Overview
Laryngotracheobronchitis (ie, croup) is a viral infection of the upper respiratory tract that causes varying degrees of airway obstruction but that,[1] with aggressive emergent management, only infrequently requires hospital admission. However, although the disease is most often self-limited, it occasionally is severe and can in rare cases be fatal. A barking cough, stridor, and fever are characteristic; laryngotracheobronchitis is the most common cause of stridor in children. (See the image below.)
Child with croup. Note the steeple or pencil sign of the proximal trachea evident on this anteroposterior film. Courtesy of Dr. Kelly Marshall, CHOA at Scottish Rite. Emergency Care
Prehospital care
Try to avoid actions that may agitate the child with laryngotracheobronchitis in distress and increase the work of breathing. Transport the child in a parent's lap and give oxygen as tolerated, usually via a blow-by technique.
Emergency department care
Goals of emergency department (ED) care are to reduce respiratory distress, monitor for worsening condition, and consider or evaluate for other etiologies of stridor. Evidence-based guidelines have been established for the management of laryngotracheobronchitis.[2]
Make the child as comfortable as possible, and avoid agitating the patient with unnecessary procedures and examinations. Humidified air or mist therapy may be used, but both have unproven efficacy. Provide oxygen (humidified) to all hypoxic patients.
L -epinephrine (1:1000) is as effective as racemic epinephrine. Nebulized epinephrine has proven to significantly reduce symptoms of laryngotracheobronchitis 30 minutes after treatment. (Epinephrine therapy does not indicate the need for admission.)[3]
Rebound stridor after epinephrine therapy has been described in patients with laryngotracheobronchitis, but it appears to be less of a problem if corticosteroid therapy is initiated early in the ED course.

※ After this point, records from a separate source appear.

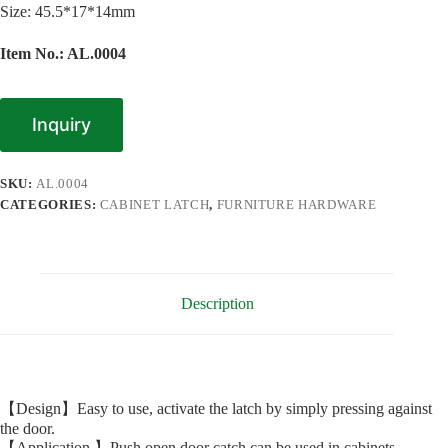
Size: 45.5*17*14mm
Item No.: AL.0004
Inquiry
SKU:
AL.0004
CATEGORIES:
CABINET LATCH
,
FURNITURE HARDWARE
Description
【Design】Easy to use, activate the latch by simply pressing against
the door.
【Application 】Push open door catch can be used in cabinets,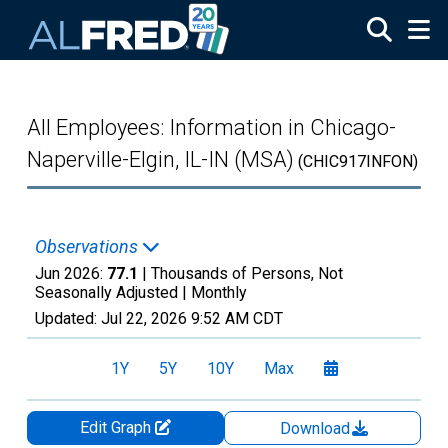
Skip to main content
All Employees: Information in Chicago-
Naperville-Elgin, IL-IN (MSA)
(CHIC917INFON)
Observations
Jun 2026:
77.1
| Thousands of Persons, Not
Seasonally Adjusted |
Monthly
Updated:
Jul 22, 2026
9:52 AM CDT
1Y
5Y
10Y
Max
Edit Graph
Download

Dexamethasone has been shown to reduce symptoms in patients with moderate to severe laryngotracheobronchitis (0.6 mg/kg IM, not to exceed 10 mg). Some authorities recommend a repeat dose of dexamethasone in 6 hours.[4]

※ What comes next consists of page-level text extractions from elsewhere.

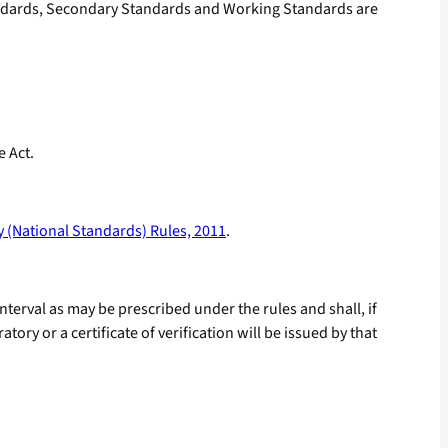
andards, Secondary Standards and Working Standards are
e Act.
 (National Standards) Rules, 2011
.
terval as may be prescribed under the rules and shall, if
ry or a certificate of verification will be issued by that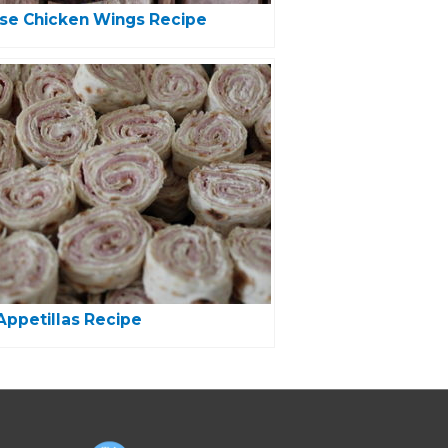
se Chicken Wings Recipe
ppetillas Recipe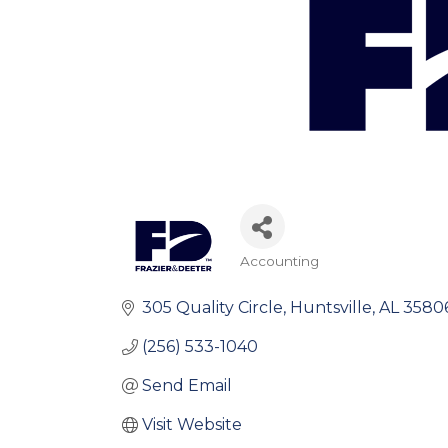
Accounting
Categories
305 Quality Circle
Huntsville
AL
3580
(256) 533-1040
Send Email
Visit Website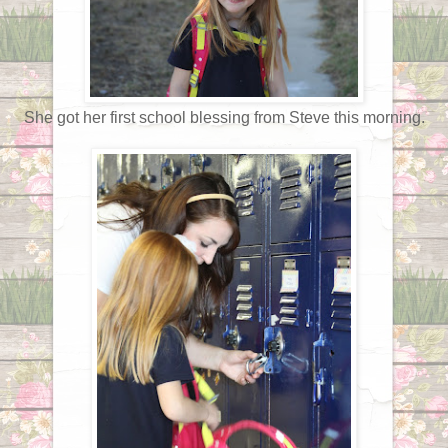
She got her first school blessing from Steve this morning.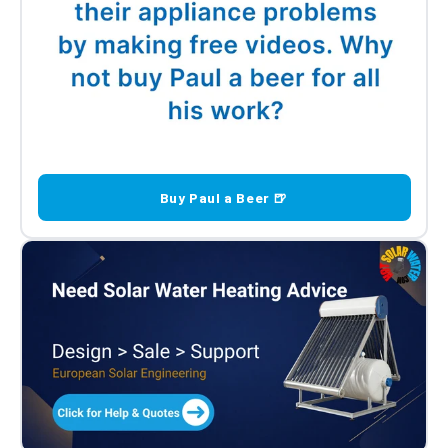
Buy Paul a Beer 🍺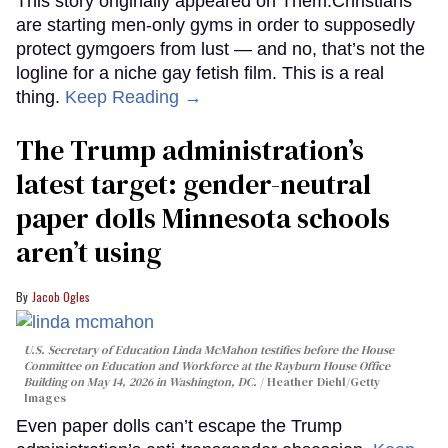
This story originally appeared on Them.Christians
are starting men-only gyms in order to supposedly
protect gymgoers from lust — and no, that’s not the
logline for a niche gay fetish film. This is a real
thing.
Keep Reading →
The Trump administration’s
latest target: gender-neutral
paper dolls Minnesota schools
aren’t using
Jacob Ogles
U.S. Secretary of Education Linda McMahon testifies before the House
Committee on Education and Workforce at the Rayburn House Office
Building on May 14, 2026 in Washington, DC.
Heather Diehl/Getty
Images
Even paper dolls can’t escape the Trump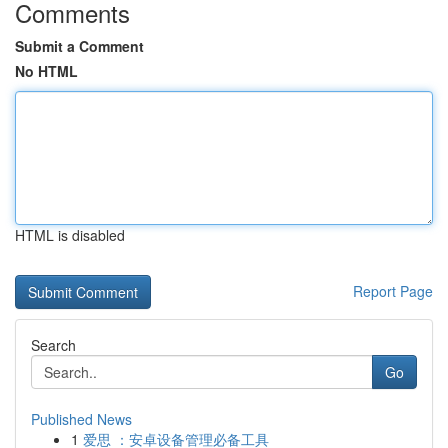
Comments
Submit a Comment
No HTML
HTML is disabled
Report Page
Search
Go
Published News
1
爱思 ：安卓设备管理必备工具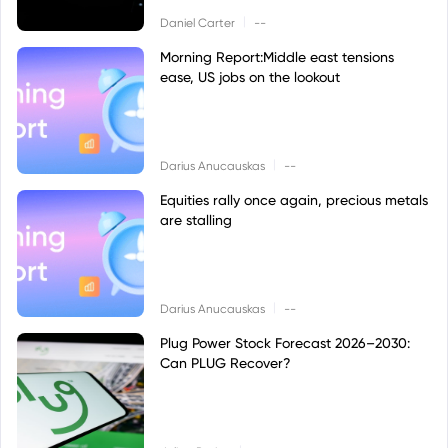
|
Daniel Carter
--
Morning Report:Middle east tensions
ease, US jobs on the lookout
|
Darius Anucauskas
--
Equities rally once again, precious metals
are stalling
|
Darius Anucauskas
--
Plug Power Stock Forecast 2026–2030:
Can PLUG Recover?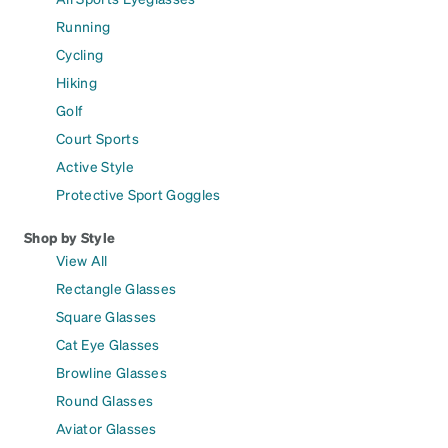
Running
Cycling
Hiking
Golf
Court Sports
Active Style
Protective Sport Goggles
Shop by Style
View All
Rectangle Glasses
Square Glasses
Cat Eye Glasses
Browline Glasses
Round Glasses
Aviator Glasses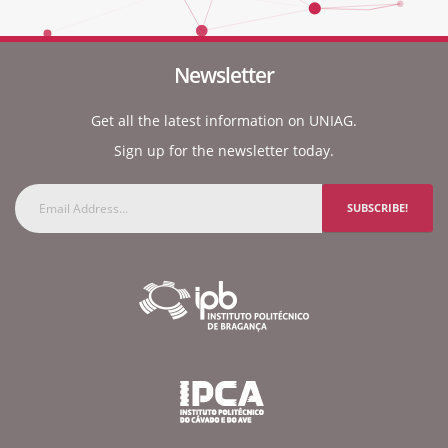
Newsletter
Get all the latest information on UNIAG.
Sign up for the newsletter today.
SUBSCRIBE!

Nebulized budesonide (2 mg) has been shown in several studies to be equivalent to oral dexamethasone. Inhaled dexamethasone is also used, when budesonide is unavailable.
Always consider other causes of stridor, such as foreign bodies, bacterial tracheitis, and epiglottitis. Be sure to observe patients for an adequate period before ED discharge and to document satisfactory pulse oximetry.

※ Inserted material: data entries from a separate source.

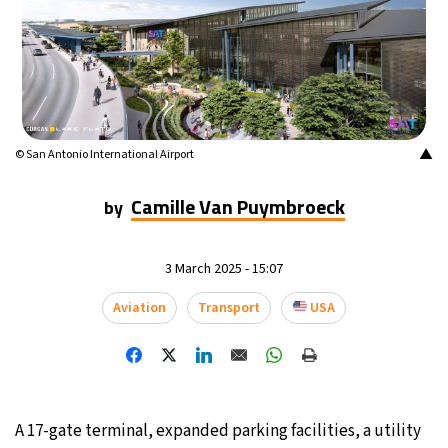
20°C
Mexico City
- 3:39 AM
31°C
Seoul
- 6:39 PM
35°C
Dubai
- 1:39 PM
▲
© San Antonio International Airport
32°C
Beijing
- 5:39 PM
Camille Van Puymbroeck
by
26°C
Toronto
- 5:39 AM
3 March 2025 - 15:07
34°C
Rome
- 11:39 AM
Aviation
Transport
USA
34°C
Madrid
- 11:39 AM
31°C
Berlin
- 11:39 AM
A 17-gate terminal, expanded parking facilities, a utility
9°C
Sydney
- 7:39 PM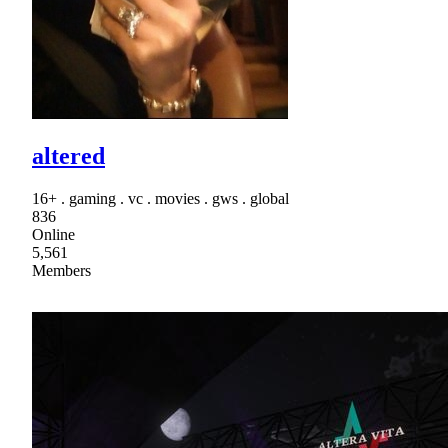
altered
16+ . gaming . vc . movies . gws . global
836
Online
5,561
Members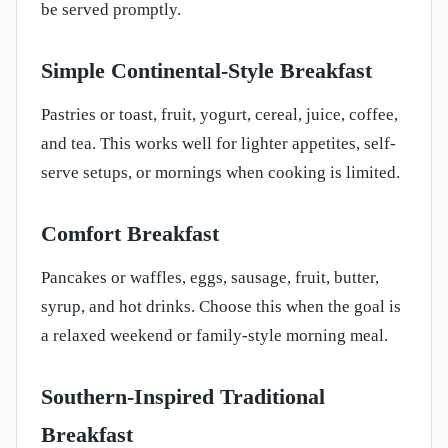
be served promptly.
Simple Continental-Style Breakfast
Pastries or toast, fruit, yogurt, cereal, juice, coffee,
and tea. This works well for lighter appetites, self-
serve setups, or mornings when cooking is limited.
Comfort Breakfast
Pancakes or waffles, eggs, sausage, fruit, butter,
syrup, and hot drinks. Choose this when the goal is
a relaxed weekend or family-style morning meal.
Southern-Inspired Traditional
Breakfast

Consultation with an otorhinolaryngologist and anesthesia prior to rapid sequence induction (RSI) may be necessary if the patient is exhibiting rapid deterioration that might suggest an alternative diagnosis.
Johnson DW. Croup. Clin Evid (Online). Mar 10 2009;2009:[Medline].
[Guideline] Mazza D, Wilkinson F, Turner T, Harris C. Evidence based guideline for the management of croup. Aust Fam Physician. Jun 2008;37(6 Spec No):14-20. [Medline].
Bjornson C, Russell KF, Vandermeer B, Durec T, Klassen TP, Johnson DW. Nebulized epinephrine for croup in children. Cochrane Database Syst Rev. Feb 16 2011;2:CD006619. [Medline].
Bjornson CL, Klassen TP, Williamson J, et al. A randomized trial of a single dose of oral dexamethasone for mild croup. N Engl J Med. Sep 23 2004;351(13):1306-13. [Medline].